There was thus opportunity for the appellant at the Court below to put in evidence the materials comprising the fresh evidence intended to be adduced on the appeal.
In the result, I find no merit in the application and hereby dismiss it without costs.
BOLOUKUROMO MOSES UGO, J.C.A.: I had the privilege of reading in draft the ruling just delivered by my learned brother Joseph Shagbaor Ikyegh J.C.A. and I agree with him. The principles an appellate Court must take into consideration in the judicious exercise of its power to grant leave to adduce new evidence are as follows:
1. The evidence sought to be adduced must be borne such as could not have been, with reasonable diligence, obtained for use at the trial, or are matters which have occurred after judgment.

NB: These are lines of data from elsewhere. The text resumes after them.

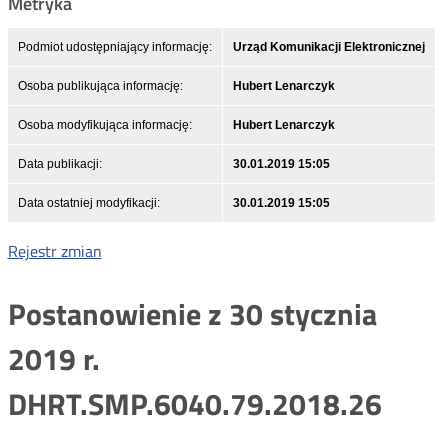
Metryka
Podmiot udostępniający informację:
Urząd Komunikacji Elektronicznej
Osoba publikująca informację:
Hubert Lenarczyk
Osoba modyfikująca informację:
Hubert Lenarczyk
Data publikacji:
30.01.2019 15:05
Data ostatniej modyfikacji:
30.01.2019 15:05
Rejestr zmian
Postanowienie z 30 stycznia
2019 r.
DHRT.SMP.6040.79.2018.26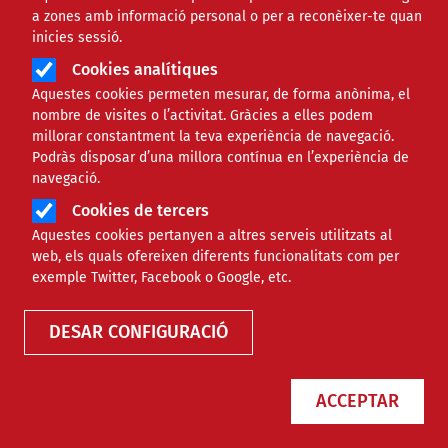
a zones amb informació personal o per a reconèixer-te quan
importància de la nostra feina”
inicies sessió.
Cookies analítiques
NOTÍCIES
AMBIENTAL
Aquestes cookies permeten mesurar, de forma anònima, el
nombre de visites o l’activitat. Gràcies a elles podem
millorar constantment la teva experiència de navegació.
Podràs disposar d’una millora contínua en l’experiència de
navegació.
Cookies de tercers
L’alimentació com a dret
Aquestes cookies pertanyen a altres serveis utilitzats al
web, els quals ofereixen diferents funcionalitats com per
exemple Twitter, Facebook o Google, etc.
DESAR CONFIGURACIÓ
NOTÍCIES
AMBIENTAL
ACCEPTAR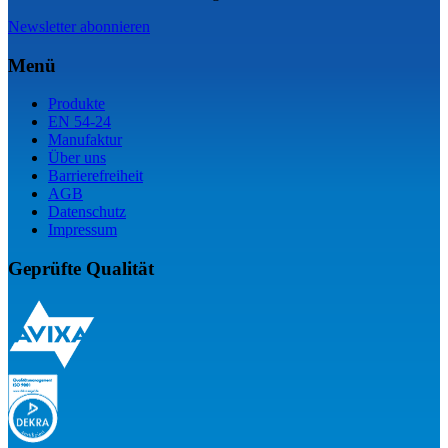
Newsletter abonnieren
Menü
Produkte
EN 54-24
Manufaktur
Über uns
Barrierefreiheit
AGB
Datenschutz
Impressum
Geprüfte Qualität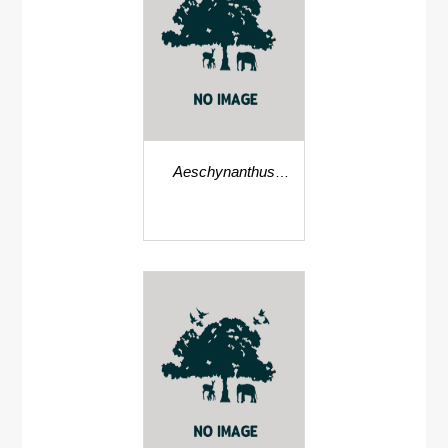
Aeschynanthus
persimilis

2. In respect of other than (1) above, as for instance in respect of matters which occurred at the trial or before judgment, or in respect of an open from a judgment after a hearing on the merits, the Court will admit such fresh evidence only on grounds as provided for under Order 4 Rule 2 of the Court of Appeal Rules.

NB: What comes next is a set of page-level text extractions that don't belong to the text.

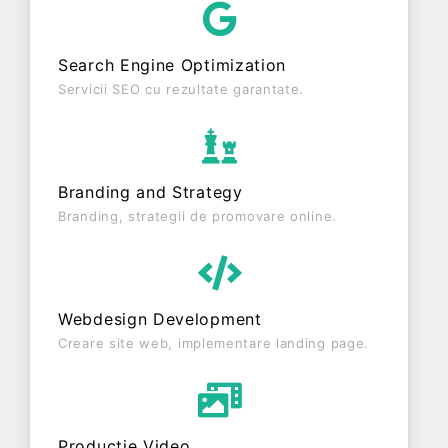
entitate inactiva din punct de vedere fiscal si are
status: RADIATA. Societatea nu este plătitoare de
Search Engine Optimization
TVA.
Servicii SEO cu rezultate garantate.
Branding and Strategy
Branding, strategii de promovare online.
Webdesign Development
Creare site web, implementare landing page.
Producție Video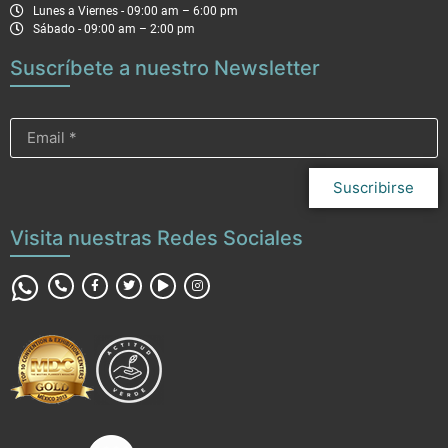
Lunes a Viernes - 09:00 am – 6:00 pm
Sábado - 09:00 am – 2:00 pm
Suscríbete a nuestro Newsletter
Suscribirse
Visita nuestras Redes Sociales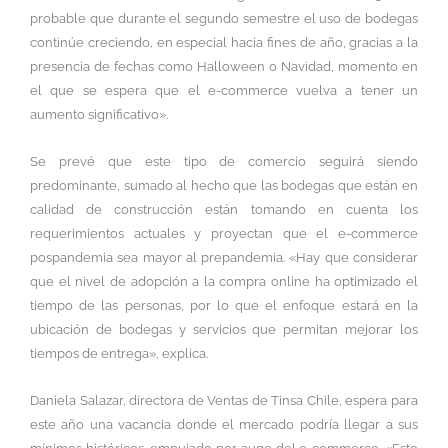
probable que durante el segundo semestre el uso de bodegas
continúe creciendo, en especial hacia fines de año, gracias a la
presencia de fechas como Halloween o Navidad, momento en
el que se espera que el e-commerce vuelva a tener un
aumento significativo».
Se prevé que este tipo de comercio seguirá siendo
predominante, sumado al hecho que las bodegas que están en
calidad de construcción están tomando en cuenta los
requerimientos actuales y proyectan que el e-commerce
pospandemia sea mayor al prepandemia. «Hay que considerar
que el nivel de adopción a la compra online ha optimizado el
tiempo de las personas, por lo que el enfoque estará en la
ubicación de bodegas y servicios que permitan mejorar los
tiempos de entrega», explica.
Daniela Salazar, directora de Ventas de Tinsa Chile, espera para
este año una vacancia donde el mercado podría llegar a sus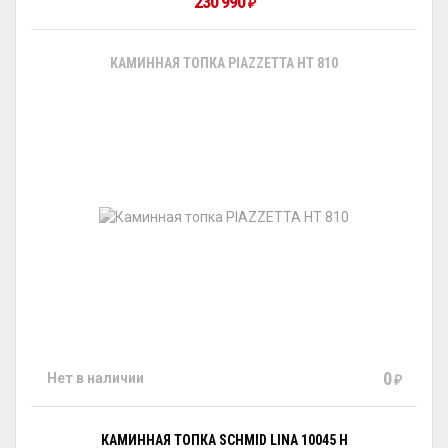
230 990
₽
КАМИННАЯ ТОПКА PIAZZETTA HT 810
0
Нет в наличии
₽
КАМИННАЯ ТОПКА SCHMID LINA 10045 H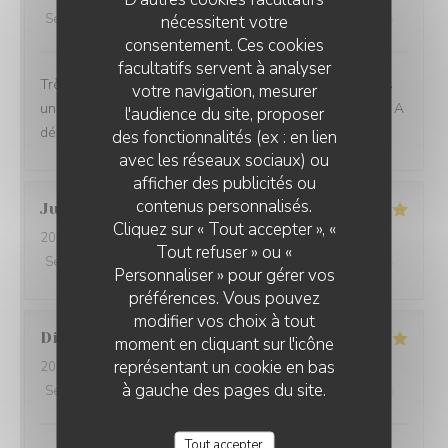
Service
:
5
/5
Ambiance
nécessitent votre
:
5
/5
Cuisine
:
5
/5
Qualité / Prix
:
5
/5
consentement. Ces cookies
facultatifs servent à analyser
Très belle découverte, des assiettes pleines de saveurs
votre navigation, mesurer
uniques, des associations audacieuses et savoureuses. A
l'audience du site, proposer
découvrir !
des fonctionnalités (ex : en lien
avec les réseaux sociaux) ou
afficher des publicités ou
contenus personnalisés.
Julie
L
Cliquez sur « Tout accepter », «
2026-08-06
- 13:00 - Couverts 2
Tout refuser » ou «
Service
:
5
/5
Ambiance
:
5
/5
Cuisine
:
5
/5
Qualité / Prix
:
5
/5
Personnaliser » pour gérer vos
préférences. Vous pouvez
modifier vos choix à tout
Didier
P
moment en cliquant sur l'icône
représentant un cookie en bas
2026-08-06
- 12:00 - Couverts 3
à gauche des pages du site.
Service
:
5
/5
Ambiance
:
5
/5
Cuisine
:
5
/5
Qualité / Prix
:
5
/5
Tout accepter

3. The evidence to be adduced should be such as if admitted, it would have an important, not necessarily crucial effect on the whole case.
4. The evidence must be such as apparently credible in the sense that it is capable of being believed and it need not be incontrovertible.

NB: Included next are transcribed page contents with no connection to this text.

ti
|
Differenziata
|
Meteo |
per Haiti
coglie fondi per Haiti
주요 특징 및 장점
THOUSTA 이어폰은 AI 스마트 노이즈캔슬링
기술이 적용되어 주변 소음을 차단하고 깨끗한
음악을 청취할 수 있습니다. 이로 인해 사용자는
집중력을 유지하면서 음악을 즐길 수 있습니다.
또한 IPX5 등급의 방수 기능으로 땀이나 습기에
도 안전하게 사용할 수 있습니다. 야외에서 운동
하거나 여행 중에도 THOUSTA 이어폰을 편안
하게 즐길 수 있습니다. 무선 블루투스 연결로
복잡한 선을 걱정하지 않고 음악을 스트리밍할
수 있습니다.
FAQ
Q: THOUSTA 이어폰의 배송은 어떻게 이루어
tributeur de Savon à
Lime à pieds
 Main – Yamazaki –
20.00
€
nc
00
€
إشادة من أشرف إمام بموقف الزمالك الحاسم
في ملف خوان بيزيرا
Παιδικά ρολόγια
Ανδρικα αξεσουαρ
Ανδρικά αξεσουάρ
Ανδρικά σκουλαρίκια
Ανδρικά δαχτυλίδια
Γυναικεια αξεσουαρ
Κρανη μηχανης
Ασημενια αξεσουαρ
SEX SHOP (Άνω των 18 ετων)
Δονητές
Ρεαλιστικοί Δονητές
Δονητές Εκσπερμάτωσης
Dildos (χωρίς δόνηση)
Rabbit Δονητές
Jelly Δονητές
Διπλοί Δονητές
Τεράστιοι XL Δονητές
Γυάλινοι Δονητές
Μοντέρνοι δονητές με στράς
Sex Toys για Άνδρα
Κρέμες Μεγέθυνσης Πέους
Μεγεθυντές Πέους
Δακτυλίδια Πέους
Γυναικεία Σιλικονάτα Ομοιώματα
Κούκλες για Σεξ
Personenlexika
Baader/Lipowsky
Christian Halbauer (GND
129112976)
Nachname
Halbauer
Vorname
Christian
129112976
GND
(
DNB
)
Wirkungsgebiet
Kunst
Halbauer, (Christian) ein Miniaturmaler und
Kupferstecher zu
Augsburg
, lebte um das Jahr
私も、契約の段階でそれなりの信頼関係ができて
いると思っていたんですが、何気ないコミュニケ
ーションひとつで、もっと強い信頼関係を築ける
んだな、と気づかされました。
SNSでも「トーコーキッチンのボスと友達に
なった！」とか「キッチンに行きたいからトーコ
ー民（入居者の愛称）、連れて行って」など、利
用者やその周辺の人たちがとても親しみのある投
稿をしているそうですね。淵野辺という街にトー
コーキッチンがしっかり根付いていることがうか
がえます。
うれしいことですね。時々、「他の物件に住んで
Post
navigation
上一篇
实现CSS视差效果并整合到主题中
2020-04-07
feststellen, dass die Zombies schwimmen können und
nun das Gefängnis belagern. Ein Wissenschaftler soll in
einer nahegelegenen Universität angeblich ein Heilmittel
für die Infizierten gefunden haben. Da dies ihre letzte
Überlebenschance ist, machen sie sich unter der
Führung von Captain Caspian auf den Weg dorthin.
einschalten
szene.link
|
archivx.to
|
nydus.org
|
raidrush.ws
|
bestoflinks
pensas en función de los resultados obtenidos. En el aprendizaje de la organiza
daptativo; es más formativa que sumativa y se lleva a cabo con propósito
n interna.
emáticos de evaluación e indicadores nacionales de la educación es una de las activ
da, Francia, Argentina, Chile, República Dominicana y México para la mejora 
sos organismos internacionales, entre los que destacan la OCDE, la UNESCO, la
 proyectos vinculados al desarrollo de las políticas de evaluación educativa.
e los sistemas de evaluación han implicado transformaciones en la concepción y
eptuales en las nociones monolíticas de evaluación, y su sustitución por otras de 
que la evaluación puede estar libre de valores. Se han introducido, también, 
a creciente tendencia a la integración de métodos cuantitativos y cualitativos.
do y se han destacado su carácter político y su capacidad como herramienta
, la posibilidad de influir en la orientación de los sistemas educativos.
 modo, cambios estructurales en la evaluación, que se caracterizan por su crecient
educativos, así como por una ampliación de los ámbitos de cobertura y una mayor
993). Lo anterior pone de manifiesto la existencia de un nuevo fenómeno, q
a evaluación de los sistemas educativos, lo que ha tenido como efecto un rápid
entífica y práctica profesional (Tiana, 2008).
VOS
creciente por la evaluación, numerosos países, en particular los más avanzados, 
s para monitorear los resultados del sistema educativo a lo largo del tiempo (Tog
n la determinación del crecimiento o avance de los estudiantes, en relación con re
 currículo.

See Akanbi v. Alao (1989) 3 NWLR (PT 108) 118.
Mr. Oyedepo for applicant, apparently realizing that these conditions were not fulfilled by appellant?s application, suggested that it should nevertheless be granted in the interest of justice. He did not elaborate beyond that. I am afraid that is not sufficient. Interestingly, in the same Akanbi v. Alao (1989) 3 NWLR (PT 108) 118 @ 157-158 paras F-A, Oputa, J.S.C. dismissed a similar submission thus:
‘.. the aim of all adjudications in our Courts should be the attainment or furtherance of justice. This however should not be an abstract justice, nor should it be subjective justice. Rather it should be fair and even handed justice, justice according to law.
Whenever anything is said to have been done in furtherance of justice one gets easily taken in. That however should not be the case, until one is quite clear and quite sure of what exactly that expression comprehends and/or means. For unless and until what is meant is clear such expressions like furtherance of justice or interest of justice may cover a multitude of sins. Expressions like ?furtherance of justice or ?interest of justice may in the end be a covering for injustice. .
Also a decision given without due regard to all our decided cases in point, given against all known principles can hardly be said to have been given in furtherance of justice.”
It is for this little bit and the fuller reasons of my learned brother in the lead ruling, which I adopt as mine, that I also dismiss this application.
MOHAMMED MUSTAPHA, J.C.A.: I have had the privilege of reading a draft and copy of the ruling just delivered by my learned brother, Joseph Shagbaor Ikyegh, JCA; I agree with the reasoning and conclusion, and adopt it as mine
Appearances:
Mr. O. RotimiFor Appellant(s)
Chief M. Ozekhome, SAN with him, Mr. S. N. Asadu and O. Uche, Esq.- for 1st Respondent.